A = numpy.array([[1, 2, 3], [1, 2, 3], [3, 4, 5], [4, 5, 6]])
B = numpy.array([1, 0, 0, 1])
u, uinds = numpy.unique(B, return_inverse=True)
M = numpy.zeros((u.shape[0], A.shape[-1]))
numpy.add.at(M, B, A)
M /= numpy.bincount(uinds)[:, None]
M
array([[ 2. , 3. , 4. ],
[ 2.5, 3.5, 4.5]])
As mentioned pandas would make this easier:
import pandas as pd
>>> pd.DataFrame(A).groupby(B).mean()
0 1 2
0 2.0 3.0 4.0
1 2.5 3.5 4.5
Upvotes: 2
Reputation: 14377
As mentioned in a comment, depending on where you want to go with this, pandas may be more useful.
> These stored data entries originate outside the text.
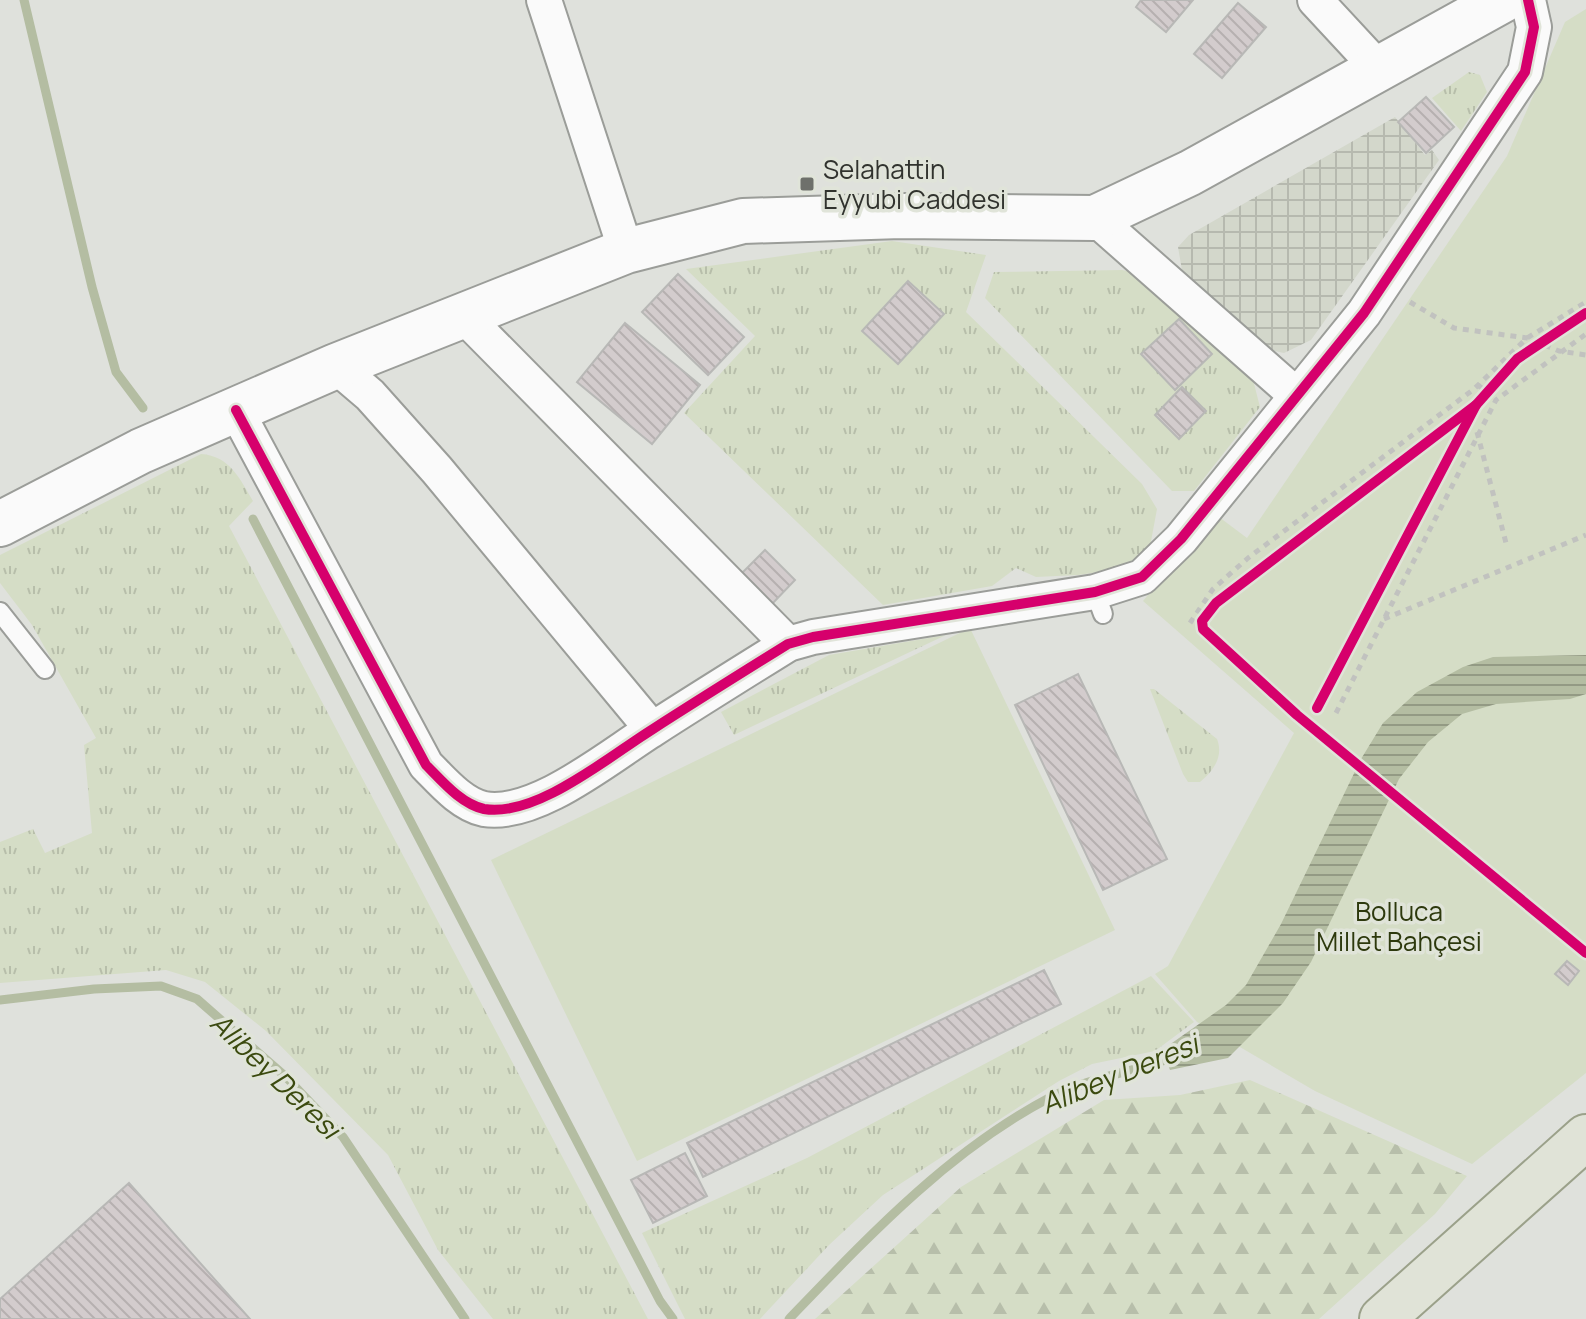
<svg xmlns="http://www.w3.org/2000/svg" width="1586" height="1319" viewBox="0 0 1586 1319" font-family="Manrope,sans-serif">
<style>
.industrial{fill:url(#industrial-grid)}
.grass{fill:url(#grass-tufts)}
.forest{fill:url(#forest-firs)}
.green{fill:#d5ddc6}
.water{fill:url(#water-rules)}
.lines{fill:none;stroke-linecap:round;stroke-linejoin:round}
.stream{stroke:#b4bda2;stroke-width:9}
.building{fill:url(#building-back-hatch);stroke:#b8b8b6;stroke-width:2}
.service-casing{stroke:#9b9d99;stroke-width:22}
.minor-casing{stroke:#9b9d99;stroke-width:38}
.tertiary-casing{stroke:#9b9d99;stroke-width:48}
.primary-casing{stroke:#9ba18a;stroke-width:48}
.path{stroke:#c1c2bf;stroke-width:5;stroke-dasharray:6 6;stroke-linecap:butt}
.service{stroke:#fafafa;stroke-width:18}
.minor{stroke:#fafafa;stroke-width:34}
.tertiary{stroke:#fafafa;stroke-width:44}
.primary{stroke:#e0e3d7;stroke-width:44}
.cycleway-casing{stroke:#e0e4d9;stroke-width:15}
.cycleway{stroke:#d6006c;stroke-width:10}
.poi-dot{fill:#6e706b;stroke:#e0e4d9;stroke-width:3}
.labels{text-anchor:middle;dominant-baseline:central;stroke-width:7;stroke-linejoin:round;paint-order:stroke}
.poi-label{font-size:26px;fill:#31332e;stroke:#e0e4d9;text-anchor:start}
.park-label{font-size:26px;fill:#2d390d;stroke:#e0e4d9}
.water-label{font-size:28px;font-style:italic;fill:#3b4a0f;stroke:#e0e4d9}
</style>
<defs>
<pattern id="industrial-grid" width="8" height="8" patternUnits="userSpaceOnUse" patternTransform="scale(2)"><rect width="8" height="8" fill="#d3d7cb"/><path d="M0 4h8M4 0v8" fill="none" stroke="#b6b9af"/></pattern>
<pattern id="grass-tufts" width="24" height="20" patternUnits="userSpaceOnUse" patternTransform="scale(2)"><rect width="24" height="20" fill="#d5ddc6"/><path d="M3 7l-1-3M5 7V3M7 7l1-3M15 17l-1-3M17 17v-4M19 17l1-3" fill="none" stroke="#b7beaa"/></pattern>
<pattern id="forest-firs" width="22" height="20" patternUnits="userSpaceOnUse" patternTransform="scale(2)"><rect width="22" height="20" fill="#d5ddc6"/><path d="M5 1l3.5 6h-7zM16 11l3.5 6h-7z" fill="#b7beaa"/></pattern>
<pattern id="water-rules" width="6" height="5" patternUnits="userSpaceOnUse" patternTransform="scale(2)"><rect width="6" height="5" fill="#b4bda2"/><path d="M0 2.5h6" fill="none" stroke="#939a84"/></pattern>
<pattern id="building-back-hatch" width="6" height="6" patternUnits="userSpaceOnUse" patternTransform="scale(2)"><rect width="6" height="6" fill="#d3cccd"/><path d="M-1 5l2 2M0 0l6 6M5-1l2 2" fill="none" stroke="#b6b0b0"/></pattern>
</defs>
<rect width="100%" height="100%" fill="#dfe1dc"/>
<!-- industrial -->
<path class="industrial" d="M1395 117 1425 155 1432 150 1439 160 1311 340 1284 353 1266 349 1184 282 1178 247 1189 235Z"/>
<!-- grass -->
<g class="grass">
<path d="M1469 72 1480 75 1487 92 1461 131 1432 98Z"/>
<path d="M892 241 986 255 966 312 1142 484 1157 509 1149 552 1120 569 1078 575 1036 577 1016 568 992 586 883 605 684 413 755 336 686 269Z"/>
<path d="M1122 270 1145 275 1251 372 1260 407 1194 491H1172L985 298 994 272Z"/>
<path d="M201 454C230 456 240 479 253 501L229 526 648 1319H493L438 1250 388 1155 266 1031 205 982 166 970 0 983V842L33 829 45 853 92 833 84 745 96 738 32 625 0 583V555Z"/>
<path d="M946 635 734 735 721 712 829 655Z"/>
<path d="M1150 689H1154L1217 739C1224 757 1213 771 1200 782H1188L1183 774Z"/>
<path d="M1151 976 1194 1022 1155 1051 1092 1064 1059 1081 883 1195 829 1245 760 1319H685L642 1233 807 1158Z"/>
</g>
<!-- forest -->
<path class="forest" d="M1250 1080 1467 1176 1435 1214 1319 1319H815L961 1187 1104 1100 1180 1095Z"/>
<!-- green -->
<g class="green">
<path d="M1586 9V1073L1472 1164 1315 1091 1197 1022 1155 974 1168 966 1294 733 1143 601 1215 514 1247 538 1507 156 1565 22Z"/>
<path d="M970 628 1115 930 637 1161 491 860Z"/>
</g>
<!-- water -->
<path class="water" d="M1586 655V694L1570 699 1496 704 1462 714 1428 742 1399 779 1311 962 1283 1003 1228 1058 1170 1070 1162 1050 1226 1005 1246 985 1281 924 1361 759 1383 723 1417 692 1463 667 1493 657Z"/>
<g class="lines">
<!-- stream -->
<g class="stream">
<path d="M24 0 92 287 116 372 143 408"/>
<path d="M253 519 660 1301 673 1319"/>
<path d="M0 1000 94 989 161 986 197 999 286 1077 343 1137 465 1319"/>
<path d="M789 1319C867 1238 947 1152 1049 1098 1090 1077 1135 1072 1177 1056"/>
</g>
</g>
<!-- building -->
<g class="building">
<path d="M1141 0H1193L1166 32 1136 7Z"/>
<path d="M1238 3 1266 27 1222 78 1194 54Z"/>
<path d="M1426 97 1454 127 1426 153 1398 122Z"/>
<path d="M678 274 744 337 708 375 642 312Z"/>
<path d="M908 281 944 314 898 364 862 331Z"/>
<path d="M1179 319 1212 354 1175 390 1141 354Z"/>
<path d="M625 323 700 385 652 444 577 382Z"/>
<path d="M1182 387 1206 411 1179 439 1155 415Z"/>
<path d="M765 550 795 580 771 605 741 574Z"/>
<path d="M1078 674 1167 859 1103 890 1015 705Z"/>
<path d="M1567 961 1579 971 1568 985 1555 974Z"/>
<path d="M1044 970 1061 1004 703 1177 687 1143Z"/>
<path d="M685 1153 707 1196 653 1223 631 1180Z"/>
<path d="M129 1183 250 1319H0V1299Z"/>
</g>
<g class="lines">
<!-- service casing -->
<g class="service-casing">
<g id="service">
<path d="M1095 592 1103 614"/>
<path d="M0 612 45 669"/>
</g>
</g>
<!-- minor casing -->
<g class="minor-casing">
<g id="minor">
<path d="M544 0 626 251"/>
<path d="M1315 0 1379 69"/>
<path d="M1095 218 1296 395"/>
<path d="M463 315 788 644"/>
<path d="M336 366 370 395 437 470 652 729"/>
<path d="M236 410 426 765C442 781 461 804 484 809 536 818 611 755 653 729 698 700 743 672 788 644L813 637 1095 592 1142 577 1181 539 1364 313 1525 72 1534 27 1528 0"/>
</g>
</g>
<!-- tertiary casing -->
<g class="tertiary-casing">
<path id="tertiary" d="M0 524 141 451 336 366 626 251 743 221 901 216 1095 218 1190 173 1503 0"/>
</g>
<!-- primary casing -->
<g class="primary-casing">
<path id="primary" d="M1382 1319 1586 1137"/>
</g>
<!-- path -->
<g class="path">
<path d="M1410 302 1454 328 1527 338 1559 351 1586 355"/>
<path d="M1478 385 1496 400"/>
<path d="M1477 432 1506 543"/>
<path d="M1384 619 1586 535"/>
<path d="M1190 623 1213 589 1248 558 1474 389 1527 338 1586 302"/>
<path d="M1336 713 1496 400 1586 334"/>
</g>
<!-- service -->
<use href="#service" class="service"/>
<!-- minor -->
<use href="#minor" class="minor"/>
<!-- tertiary -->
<use href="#tertiary" class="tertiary"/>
<!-- primary -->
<use href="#primary" class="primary"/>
<!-- cycleway casing -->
<g class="cycleway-casing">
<g id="cycleway">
<path d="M1476 405 1216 603 1202 621 1203 629 1297 715 1586 953"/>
<path d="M236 410 426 765C442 781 461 804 484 809 536 818 611 755 653 729 698 700 743 672 788 644L813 637 1095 592 1142 577 1181 539 1364 313 1525 72 1534 27 1528 0"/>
<path d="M1317 708 1476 405 1517 359 1586 313"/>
</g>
</g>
<!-- cycleway -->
<use href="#cycleway" class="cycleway"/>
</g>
<!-- markers -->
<rect class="poi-dot" x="799" y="176" width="16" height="16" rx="4"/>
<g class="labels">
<!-- poi labels -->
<g class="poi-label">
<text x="823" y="169">Selahattin<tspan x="823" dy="30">Eyyubi Caddesi</tspan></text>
</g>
<!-- park labels -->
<g class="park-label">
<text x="1399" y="911">Bolluca<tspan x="1399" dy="30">Millet Bahçesi</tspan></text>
</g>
<!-- water labels -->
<g class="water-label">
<text transform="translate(1119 1073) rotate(-22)">Alibey Deresi</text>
<text transform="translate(276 1075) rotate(44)">Alibey Deresi</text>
</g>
</g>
</svg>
But right now this is still possible with numpy
import numpy
A = numpy.array([[1, 2, 3], [1, 2, 3], [3, 4, 5], [4, 5, 6]])
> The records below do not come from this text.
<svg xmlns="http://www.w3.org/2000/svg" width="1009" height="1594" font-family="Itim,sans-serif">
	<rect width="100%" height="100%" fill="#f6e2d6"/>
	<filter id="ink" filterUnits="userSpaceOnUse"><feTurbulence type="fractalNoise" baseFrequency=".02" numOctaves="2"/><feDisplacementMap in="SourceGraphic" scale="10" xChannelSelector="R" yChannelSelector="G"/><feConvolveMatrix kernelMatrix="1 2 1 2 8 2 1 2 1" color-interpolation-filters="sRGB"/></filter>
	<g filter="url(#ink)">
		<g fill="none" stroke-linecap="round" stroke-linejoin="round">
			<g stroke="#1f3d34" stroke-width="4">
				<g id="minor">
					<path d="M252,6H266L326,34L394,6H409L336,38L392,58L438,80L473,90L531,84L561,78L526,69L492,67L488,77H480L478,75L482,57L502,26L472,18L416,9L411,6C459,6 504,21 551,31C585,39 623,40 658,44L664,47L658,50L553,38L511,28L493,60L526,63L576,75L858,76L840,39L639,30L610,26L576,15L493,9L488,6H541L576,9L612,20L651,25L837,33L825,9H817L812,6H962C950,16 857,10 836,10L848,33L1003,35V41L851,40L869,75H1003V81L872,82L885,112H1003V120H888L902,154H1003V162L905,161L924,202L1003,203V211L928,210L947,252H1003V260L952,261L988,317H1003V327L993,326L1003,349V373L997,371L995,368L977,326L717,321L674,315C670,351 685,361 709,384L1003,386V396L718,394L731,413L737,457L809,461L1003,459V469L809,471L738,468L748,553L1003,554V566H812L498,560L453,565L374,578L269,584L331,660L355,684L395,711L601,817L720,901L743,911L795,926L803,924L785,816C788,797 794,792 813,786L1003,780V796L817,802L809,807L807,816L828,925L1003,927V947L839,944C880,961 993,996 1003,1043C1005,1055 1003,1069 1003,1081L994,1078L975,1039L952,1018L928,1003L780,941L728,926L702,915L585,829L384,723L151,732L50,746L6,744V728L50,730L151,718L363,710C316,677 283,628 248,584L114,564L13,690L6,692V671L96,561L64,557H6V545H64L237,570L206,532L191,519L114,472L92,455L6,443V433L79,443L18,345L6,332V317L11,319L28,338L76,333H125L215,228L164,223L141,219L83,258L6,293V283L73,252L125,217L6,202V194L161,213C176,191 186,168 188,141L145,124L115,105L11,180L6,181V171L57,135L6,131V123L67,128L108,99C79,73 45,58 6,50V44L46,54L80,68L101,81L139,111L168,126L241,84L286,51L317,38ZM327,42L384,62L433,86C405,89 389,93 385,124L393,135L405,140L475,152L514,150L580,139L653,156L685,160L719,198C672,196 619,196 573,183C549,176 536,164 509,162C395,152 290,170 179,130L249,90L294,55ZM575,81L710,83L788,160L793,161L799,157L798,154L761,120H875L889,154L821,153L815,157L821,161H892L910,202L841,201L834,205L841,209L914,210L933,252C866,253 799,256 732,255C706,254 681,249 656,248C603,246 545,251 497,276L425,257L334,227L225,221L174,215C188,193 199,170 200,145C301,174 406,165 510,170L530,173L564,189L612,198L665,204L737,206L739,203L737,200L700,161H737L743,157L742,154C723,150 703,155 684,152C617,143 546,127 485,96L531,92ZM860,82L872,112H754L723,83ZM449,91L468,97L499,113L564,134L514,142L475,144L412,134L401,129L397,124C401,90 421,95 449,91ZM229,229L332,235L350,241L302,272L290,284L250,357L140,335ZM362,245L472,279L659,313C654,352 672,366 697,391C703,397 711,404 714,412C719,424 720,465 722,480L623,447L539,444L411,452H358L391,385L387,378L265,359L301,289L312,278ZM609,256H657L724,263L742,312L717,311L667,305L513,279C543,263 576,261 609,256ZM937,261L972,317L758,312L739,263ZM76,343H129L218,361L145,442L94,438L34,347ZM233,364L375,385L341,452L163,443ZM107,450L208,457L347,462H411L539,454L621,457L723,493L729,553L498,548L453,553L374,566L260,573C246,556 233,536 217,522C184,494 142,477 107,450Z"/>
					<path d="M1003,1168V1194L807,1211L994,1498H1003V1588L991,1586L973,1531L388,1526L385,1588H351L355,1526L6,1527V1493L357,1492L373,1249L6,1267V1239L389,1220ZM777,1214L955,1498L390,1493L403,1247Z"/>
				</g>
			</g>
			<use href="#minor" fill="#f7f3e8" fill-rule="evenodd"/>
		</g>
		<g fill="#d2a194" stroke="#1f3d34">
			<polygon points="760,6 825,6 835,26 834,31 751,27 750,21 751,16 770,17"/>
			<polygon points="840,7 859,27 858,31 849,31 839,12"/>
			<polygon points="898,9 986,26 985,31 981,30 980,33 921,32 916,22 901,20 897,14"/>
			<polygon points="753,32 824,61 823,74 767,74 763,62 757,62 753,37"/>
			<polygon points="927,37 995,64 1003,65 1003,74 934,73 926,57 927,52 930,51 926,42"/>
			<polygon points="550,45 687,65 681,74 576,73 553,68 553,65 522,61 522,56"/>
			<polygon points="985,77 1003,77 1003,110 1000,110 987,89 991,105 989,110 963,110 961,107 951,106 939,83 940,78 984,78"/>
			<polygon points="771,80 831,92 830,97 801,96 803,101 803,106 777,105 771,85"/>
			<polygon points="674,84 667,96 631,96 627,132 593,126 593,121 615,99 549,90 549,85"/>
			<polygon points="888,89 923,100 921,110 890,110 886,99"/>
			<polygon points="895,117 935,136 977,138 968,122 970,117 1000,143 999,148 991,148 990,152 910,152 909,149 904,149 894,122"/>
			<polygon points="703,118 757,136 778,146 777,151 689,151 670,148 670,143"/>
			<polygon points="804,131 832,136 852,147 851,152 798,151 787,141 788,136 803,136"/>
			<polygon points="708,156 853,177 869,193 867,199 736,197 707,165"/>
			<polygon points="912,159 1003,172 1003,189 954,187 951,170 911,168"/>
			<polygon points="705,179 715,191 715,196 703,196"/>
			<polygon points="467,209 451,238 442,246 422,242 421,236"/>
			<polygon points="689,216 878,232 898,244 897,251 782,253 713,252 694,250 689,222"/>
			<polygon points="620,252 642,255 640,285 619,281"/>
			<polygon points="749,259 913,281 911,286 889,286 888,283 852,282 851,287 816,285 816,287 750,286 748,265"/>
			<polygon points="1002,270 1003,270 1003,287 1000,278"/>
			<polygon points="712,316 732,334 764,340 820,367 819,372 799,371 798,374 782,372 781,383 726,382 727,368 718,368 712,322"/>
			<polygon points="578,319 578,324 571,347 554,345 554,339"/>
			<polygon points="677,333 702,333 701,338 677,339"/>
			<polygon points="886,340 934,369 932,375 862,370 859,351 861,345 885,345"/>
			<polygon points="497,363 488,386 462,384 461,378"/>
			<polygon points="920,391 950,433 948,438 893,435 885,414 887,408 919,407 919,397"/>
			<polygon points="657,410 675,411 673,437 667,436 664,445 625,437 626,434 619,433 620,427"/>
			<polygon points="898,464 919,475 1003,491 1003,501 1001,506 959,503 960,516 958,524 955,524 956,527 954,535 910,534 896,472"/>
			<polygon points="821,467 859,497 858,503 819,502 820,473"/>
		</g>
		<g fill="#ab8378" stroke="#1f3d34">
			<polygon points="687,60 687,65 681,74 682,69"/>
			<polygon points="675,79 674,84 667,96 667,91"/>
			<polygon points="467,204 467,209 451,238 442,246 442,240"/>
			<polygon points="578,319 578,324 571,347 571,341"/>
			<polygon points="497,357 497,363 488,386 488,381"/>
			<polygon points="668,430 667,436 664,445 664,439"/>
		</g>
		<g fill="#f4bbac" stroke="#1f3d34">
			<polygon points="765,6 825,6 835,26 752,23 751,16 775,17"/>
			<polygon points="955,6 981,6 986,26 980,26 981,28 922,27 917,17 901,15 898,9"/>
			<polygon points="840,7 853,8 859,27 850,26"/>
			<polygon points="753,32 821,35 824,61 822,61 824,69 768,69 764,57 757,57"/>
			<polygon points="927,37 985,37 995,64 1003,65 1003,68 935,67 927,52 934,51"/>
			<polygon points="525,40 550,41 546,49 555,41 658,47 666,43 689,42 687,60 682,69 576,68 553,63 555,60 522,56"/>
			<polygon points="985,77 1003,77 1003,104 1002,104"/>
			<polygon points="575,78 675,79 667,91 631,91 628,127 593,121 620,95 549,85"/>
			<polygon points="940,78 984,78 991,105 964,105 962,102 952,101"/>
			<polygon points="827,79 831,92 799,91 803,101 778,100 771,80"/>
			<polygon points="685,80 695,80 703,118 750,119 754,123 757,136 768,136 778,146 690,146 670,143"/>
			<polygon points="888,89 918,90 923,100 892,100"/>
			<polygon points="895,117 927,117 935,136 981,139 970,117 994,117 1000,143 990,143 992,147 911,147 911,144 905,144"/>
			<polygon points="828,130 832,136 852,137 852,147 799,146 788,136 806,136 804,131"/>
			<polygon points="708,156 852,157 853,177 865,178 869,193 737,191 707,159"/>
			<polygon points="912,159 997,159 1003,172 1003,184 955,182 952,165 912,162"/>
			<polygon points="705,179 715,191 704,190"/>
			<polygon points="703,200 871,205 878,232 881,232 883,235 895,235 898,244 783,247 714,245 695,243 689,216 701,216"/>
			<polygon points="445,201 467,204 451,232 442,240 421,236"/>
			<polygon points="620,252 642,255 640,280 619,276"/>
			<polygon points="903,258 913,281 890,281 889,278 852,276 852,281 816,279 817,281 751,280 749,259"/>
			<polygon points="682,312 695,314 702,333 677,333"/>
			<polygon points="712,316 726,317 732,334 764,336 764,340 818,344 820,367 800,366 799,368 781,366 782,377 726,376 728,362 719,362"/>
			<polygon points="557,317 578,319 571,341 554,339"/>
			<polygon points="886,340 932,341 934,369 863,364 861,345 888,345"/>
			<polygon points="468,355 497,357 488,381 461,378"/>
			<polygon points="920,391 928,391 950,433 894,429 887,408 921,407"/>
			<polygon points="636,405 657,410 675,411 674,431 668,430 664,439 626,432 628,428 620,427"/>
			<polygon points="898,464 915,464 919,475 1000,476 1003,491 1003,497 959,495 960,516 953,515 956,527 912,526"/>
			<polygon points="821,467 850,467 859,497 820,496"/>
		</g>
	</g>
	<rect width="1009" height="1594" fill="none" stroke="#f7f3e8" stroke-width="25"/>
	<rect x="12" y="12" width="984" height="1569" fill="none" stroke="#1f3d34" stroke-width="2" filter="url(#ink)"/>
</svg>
B = numpy.array([1, 0, 0, 1])
class_indicators = B[:, numpy.newaxis] == numpy.unique(B)
mean_operator = numpy.linalg.pinv(class_indicators.astype(float))
means = mean_operator.dot(A)
This example works for many classes etc, but as you see, this may be cumbersome
Upvotes: 3